The sales, which often serve as the primary fundraiser for garden clubs, give residents an opportunity to purchase locally sourced annuals, perennials, vegetables and herbs. Clubs, though, have been forced to cancel the sales to abide by social distancing guidelines.
"Usually when we get ready to open at 8:30 on a Saturday morning, there'd be lines of people waiting to get in," said Linda Burk, president of the Ledyard Garden Club, "so there's no way we'd be able to maintain any kind of social distancing in the church hall we use."
She said the cancellation of the plant sale may impact the club's ability to fund other projects it supports, including a scholarship for the high school, donations to partner organizations, and the garden spaces it maintains through town. One of those spaces, the HOPE Garden in Gales Ferry, is a vegetable garden that grows produce for the Ledyard Food Pantry.
"Our ability to buy plants for those gardens will be impacted," she said. "We're going to have to think about next year with a limited budget what we can and can't do."
The Mystic Garden Club's annual sale is held in conjunction with the spring fair hosted by the Friends of the Mystic & Noank Library, which has also been canceled. Club President Joanne Lukaszewicz said members had already subdivided their plants to sell, so they're hoping to host a smaller-scale sale in some fashion later in the year.
The club also canceled its meetings for the time being as well as its monthly garden therapy program at Mystic Healthcare and Rehabilitation, in which members provide flowers and greens from their gardens for residents to make arrangements for their rooms.
"It's really too bad, too," she said. "It's nice. We socialize with the residents and help them with their flower arrangements."
Many clubs haven't met in their formal capacity since February or March, and they've had to cancel their monthly meetings for the foreseeable future. Fay Wilkman, president of the Duck River Garden Club in Old Lyme, said she's had to cancel spring programs on flower arrangements and local garden centers.
"Most of the programs have something to do with our own gardens," she said, noting that nonmembers often attend the meetings as well. "We try to helpful, we try to be informative and we try to be fun."
Wilkman said the club is also missing doing its displays at the Old Lyme-Phoebe Griffin Noyes Library, which they haven't been able to do since the fall when the library started renovation work.
Several club presidents interviewed said garden club members tend to be older and therefore more at risk during the pandemic, making it even more important to follow social distancing guidelines. Since they can't meet in person like they normally do, and the normally scheduled garden tours and other trips are up in the air, they're getting creative about staying in touch.
Many clubs are sharing their progress with each other via Zoom or newsletters. MaryAnn Buckley, president of the North Stonington Garden Club, said she sends out a biweekly newsletter with pictures from member gardens and gardening tips. She said members are also sharing ideas for other things to do that are social distancing-friendly such as hiking any of the town's 26 trails.
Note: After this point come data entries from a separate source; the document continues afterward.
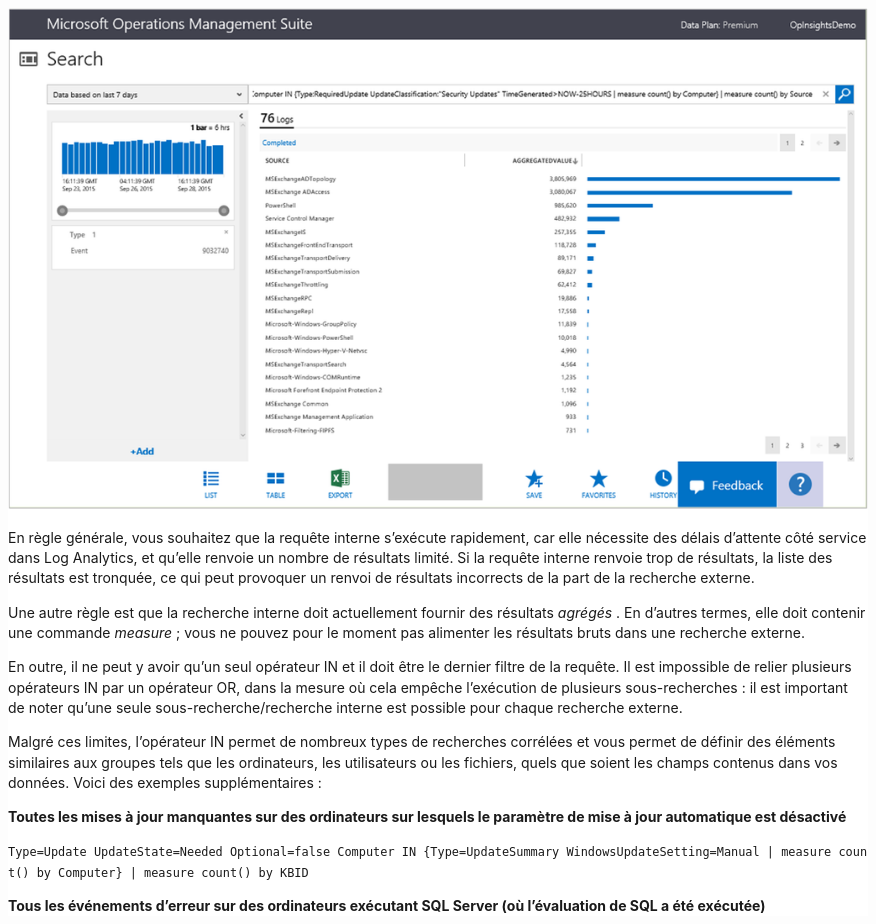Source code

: ![Exemple de recherche avec l’opérateur IN](./media/log-analytics-log-searches/oms-search-in03-revised.png)

En règle générale, vous souhaitez que la requête interne s’exécute rapidement, car elle nécessite des délais d’attente côté service dans Log Analytics, et qu’elle renvoie un nombre de résultats limité. Si la requête interne renvoie trop de résultats, la liste des résultats est tronquée, ce qui peut provoquer un renvoi de résultats incorrects de la part de la recherche externe.

Une autre règle est que la recherche interne doit actuellement fournir des résultats *agrégés* . En d’autres termes, elle doit contenir une commande *measure* ; vous ne pouvez pour le moment pas alimenter les résultats bruts dans une recherche externe.

En outre, il ne peut y avoir qu’un seul opérateur IN et il doit être le dernier filtre de la requête. Il est impossible de relier plusieurs opérateurs IN par un opérateur OR, dans la mesure où cela empêche l’exécution de plusieurs sous-recherches : il est important de noter qu’une seule sous-recherche/recherche interne est possible pour chaque recherche externe.

Malgré ces limites, l’opérateur IN permet de nombreux types de recherches corrélées et vous permet de définir des éléments similaires aux groupes tels que les ordinateurs, les utilisateurs ou les fichiers, quels que soient les champs contenus dans vos données. Voici des exemples supplémentaires :

**Toutes les mises à jour manquantes sur des ordinateurs sur lesquels le paramètre de mise à jour automatique est désactivé**

```
Type=Update UpdateState=Needed Optional=false Computer IN {Type=UpdateSummary WindowsUpdateSetting=Manual | measure count() by Computer} | measure count() by KBID
```

**Tous les événements d’erreur sur des ordinateurs exécutant SQL Server (où l’évaluation de SQL a été exécutée)**
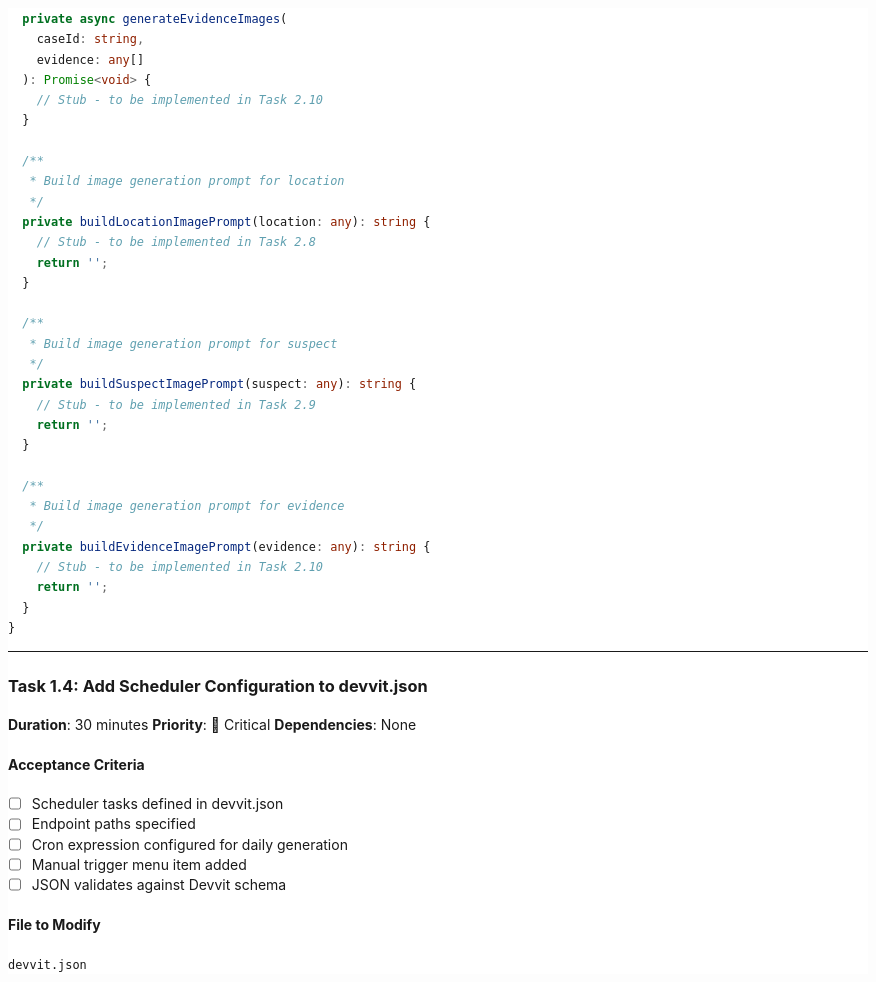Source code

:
 ```typescript
  private async generateEvidenceImages(
    caseId: string,
    evidence: any[]
  ): Promise<void> {
    // Stub - to be implemented in Task 2.10
  }

  /**
   * Build image generation prompt for location
   */
  private buildLocationImagePrompt(location: any): string {
    // Stub - to be implemented in Task 2.8
    return '';
  }

  /**
   * Build image generation prompt for suspect
   */
  private buildSuspectImagePrompt(suspect: any): string {
    // Stub - to be implemented in Task 2.9
    return '';
  }

  /**
   * Build image generation prompt for evidence
   */
  private buildEvidenceImagePrompt(evidence: any): string {
    // Stub - to be implemented in Task 2.10
    return '';
  }
}
```

---

### Task 1.4: Add Scheduler Configuration to devvit.json

**Duration**: 30 minutes
**Priority**: 🔴 Critical
**Dependencies**: None

#### Acceptance Criteria
- [ ] Scheduler tasks defined in devvit.json
- [ ] Endpoint paths specified
- [ ] Cron expression configured for daily generation
- [ ] Manual trigger menu item added
- [ ] JSON validates against Devvit schema

#### File to Modify
`devvit.json`
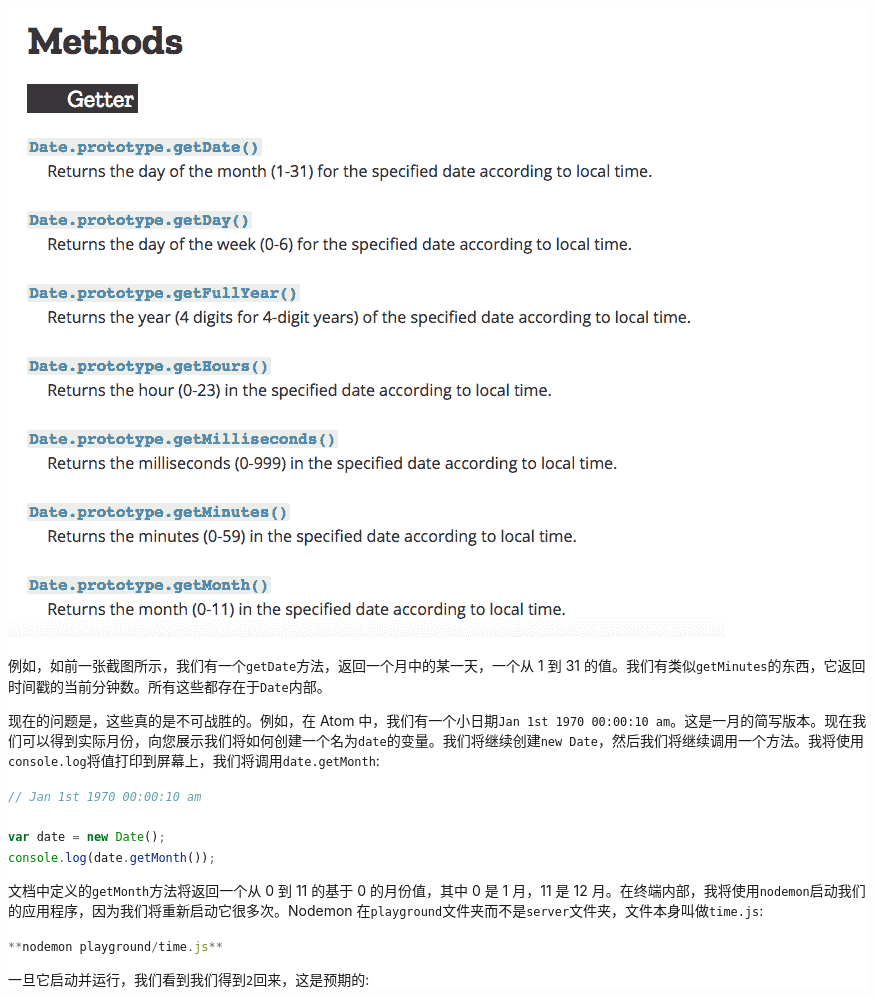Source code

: ![](img/c353a7e9-2a2a-41e1-862f-cb4f97496086.png)

例如，如前一张截图所示，我们有一个`getDate`方法，返回一个月中的某一天，一个从 1 到 31 的值。我们有类似`getMinutes`的东西，它返回时间戳的当前分钟数。所有这些都存在于`Date`内部。

现在的问题是，这些真的是不可战胜的。例如，在 Atom 中，我们有一个小日期`Jan 1st 1970 00:00:10 am`。这是一月的简写版本。现在我们可以得到实际月份，向您展示我们将如何创建一个名为`date`的变量。我们将继续创建`new Date`，然后我们将继续调用一个方法。我将使用`console.log`将值打印到屏幕上，我们将调用`date.getMonth`:

```js
// Jan 1st 1970 00:00:10 am

var date = new Date();
console.log(date.getMonth());
```

文档中定义的`getMonth`方法将返回一个从 0 到 11 的基于 0 的月份值，其中 0 是 1 月，11 是 12 月。在终端内部，我将使用`nodemon`启动我们的应用程序，因为我们将重新启动它很多次。Nodemon 在`playground`文件夹而不是`server`文件夹，文件本身叫做`time.js`:

```js
**nodemon playground/time.js**
```

一旦它启动并运行，我们看到我们得到`2`回来，这是预期的:
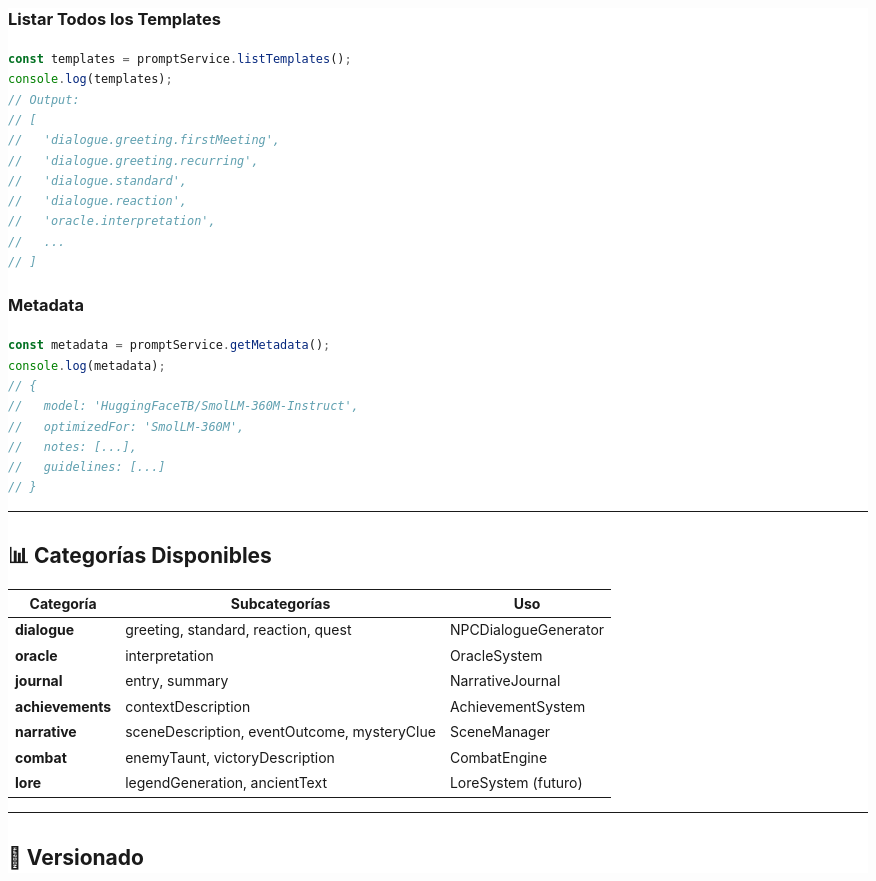 
### Listar Todos los Templates

```typescript
const templates = promptService.listTemplates();
console.log(templates);
// Output:
// [
//   'dialogue.greeting.firstMeeting',
//   'dialogue.greeting.recurring',
//   'dialogue.standard',
//   'dialogue.reaction',
//   'oracle.interpretation',
//   ...
// ]
```

### Metadata

```typescript
const metadata = promptService.getMetadata();
console.log(metadata);
// {
//   model: 'HuggingFaceTB/SmolLM-360M-Instruct',
//   optimizedFor: 'SmolLM-360M',
//   notes: [...],
//   guidelines: [...]
// }
```

---

## 📊 Categorías Disponibles

| Categoría | Subcategorías | Uso |
|-----------|---------------|-----|
| **dialogue** | greeting, standard, reaction, quest | NPCDialogueGenerator |
| **oracle** | interpretation | OracleSystem |
| **journal** | entry, summary | NarrativeJournal |
| **achievements** | contextDescription | AchievementSystem |
| **narrative** | sceneDescription, eventOutcome, mysteryClue | SceneManager |
| **combat** | enemyTaunt, victoryDescription | CombatEngine |
| **lore** | legendGeneration, ancientText | LoreSystem (futuro) |

---

## 🔄 Versionado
"We're looking at publishing a North Stonington Garden Club cookbook," she said. "That was pitched last year in May, and we really didn't do much on it, but now that's a nice activity we can do while everybody is quarantined."
Plots around each town still have to be maintained, though. Some, like the planter boxes in downtown Mystic, are solo projects adopted by individual members. Others, like the Village Green in North Stonington and the McCurdy Road triangle in Old Lyme, are large enough for small groups of people to work on together while still 6 feet apart.
Buckley said garden club members and gardeners in general are lucky to have a hobby that gets them outside. Since many are at home more, they can take the opportunity to immerse themselves in their space or to branch out into new areas of interest such as native plantings or a pollinator garden.
"It makes us think out of the box," she said.